The first few minutes of being with my father always were the hardest. First, there was the "I love you so much and I wish you were fine it's so hard seeing you like this Daddy" moment then I took a deep breath and said "Hi, Dad," and he smiled back and we were fine.
Dad looked happily surprised to see me; when I re-introduced Dwayne, he looked very interested. When I said, "Remember him? This is the guy who took me off your hands," Dad laughed. And laughed. And laughed some more.
After feeding Dad his supper, I told him we were going home for our meal and he puckered his lips for a kiss then Dwayne stuck out his hand, saying, "Shake my hand, Reg?" and Dad held out his hand to grip Dwayne's. He started to laugh and he had this great big happy grin on his face. Almost giddy. I couldn’t tell if he was laughing or crying.

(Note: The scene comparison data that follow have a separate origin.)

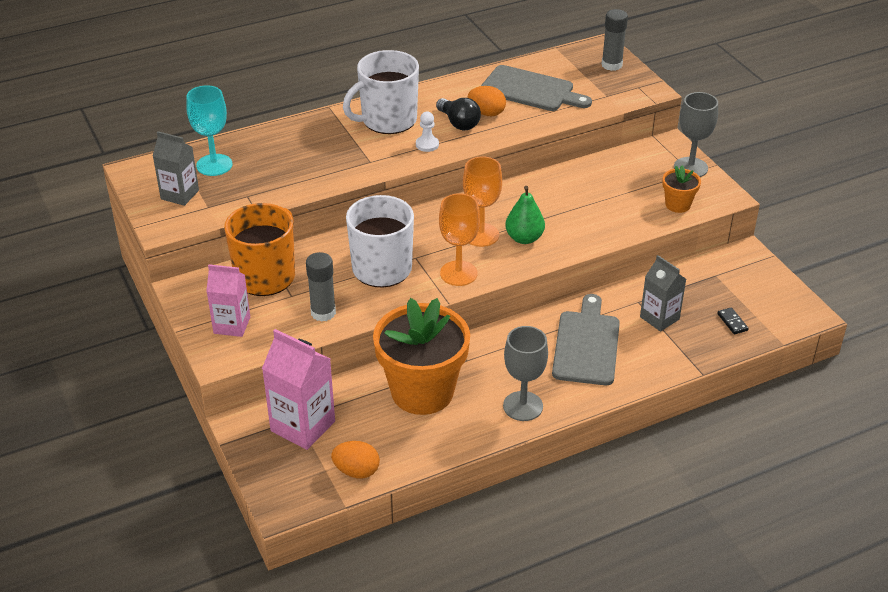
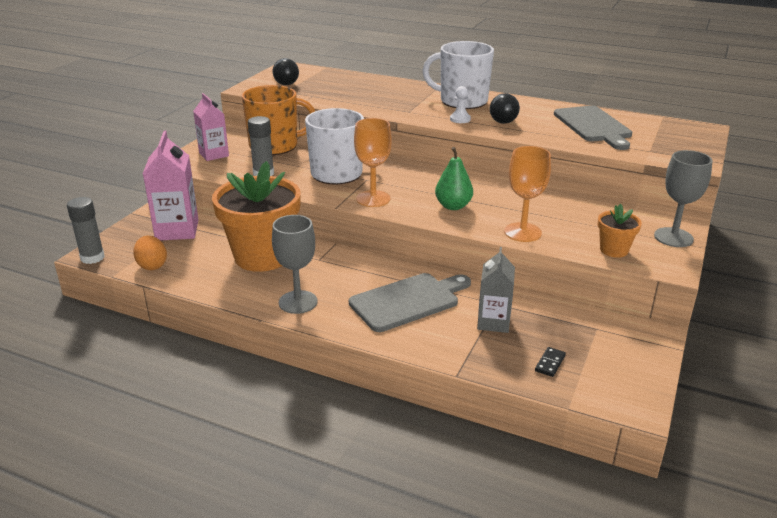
camera: 50 degrees right, 10 degrees down
grey carton [153,131,199,206] -> black light bulb [273,58,299,85]
turquoise goblet [186,85,233,176] -> none
orange goblet [463,156,502,247] -> orange goblet moved to [504,146,551,242]
orange egg [467,86,506,116] -> none
grey glue stick [602,9,628,71] -> grey glue stick moved to [67,197,104,264]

On Dad’s 66th birthday, his third birthday since moving into the nursing home, I walked into his room and said, as usual, “Hi, Dad, it’s Sara.”
A few minutes later, Dwayne entered with a handful of bobbing balloons and my father smiled.

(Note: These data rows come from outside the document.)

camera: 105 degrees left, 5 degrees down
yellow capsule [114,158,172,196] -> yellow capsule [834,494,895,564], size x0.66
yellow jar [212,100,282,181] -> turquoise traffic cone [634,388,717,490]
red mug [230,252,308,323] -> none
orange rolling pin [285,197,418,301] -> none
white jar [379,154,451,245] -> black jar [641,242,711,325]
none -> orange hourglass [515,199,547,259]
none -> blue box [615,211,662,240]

Seeing his smile, I pulled out my camera to take some pictures of us together. “Make sure you get the Happy Birthday balloon in the picture,” I instructed my husband.
“Here,” Dwayne said, handing me the digital camera, “make sure that’s what you want.” In the photo, my father was not smiling. He looked pale and miserable, fading away like a photograph that has hung on a wall for decades. Perhaps he thought he was responding when we said, “Smile, Dad,” but more likely he was thinking, “Please don’t remember me like this.”
I pulled a chair right in front of his wheelchair so that I was in his limited line of vision.
“I love you,” I said and touched his arm. “I love you, Dad.”
His face swung to mine. He was searching for my eyes. When we made contact, I said again, “I love you.” There was a flicker of response in his expression. His mouth shifted, he inhaled then the thought was gone. Dad couldn’t put it all together but he kept looking at me.
“I love you,” I said with a smile. “Do you love me too?”
His response was immediate and unmistakable, his use of actual words so rare as to be a miracle.
“Yes.”
Because of an incoming snowstorm, we extended our visit by a day and the delay gave us the most beautiful gift. I continued to play music while Dwayne and I were there at suppertime and that evening, when "King of the Road" came on, I turned it up and sang along. Dwayne joined in.
Then Dad.
My father tried to sing with us. When he tapped his hand against his leg, a couple of taps, in time to the music, my hands flew up to cover my mouth. It was like I was witnessing – Not a miracle but certainly something extraordinary.
In his book, Musicophilia, neurologist Oliver Sacks wrote about witnessing deeply demented people respond to music: “Once one has seen such responses, one knows there is still a sense of self to be called upon, even if music, and only music, can do the calling.”
When I was home the previous October [2007], Dad had seemed to perk up for my first few days but then the effort to be "normal" had become too much for him to sustain. I thought that would happen this time but his perkiness carried on. Dad had laughed so much this visit, visibly enjoyed the company of his son-in-law; perhaps the voice of a man, the handshakes made him feel like himself again. Not betrayed by his own brain, not forgotten by his friends.
I didn’t tell Dad we wouldn’t be in to see him tomorrow. I just kissed him on the cheek and said good night but emotion overwhelmed me and I hurried out of the room, leaving Dwayne alone to shake hands with Dad one last time. He came out of the room with tears in his eyes.
“Your father wouldn’t let go of my hand,” Dwayne said.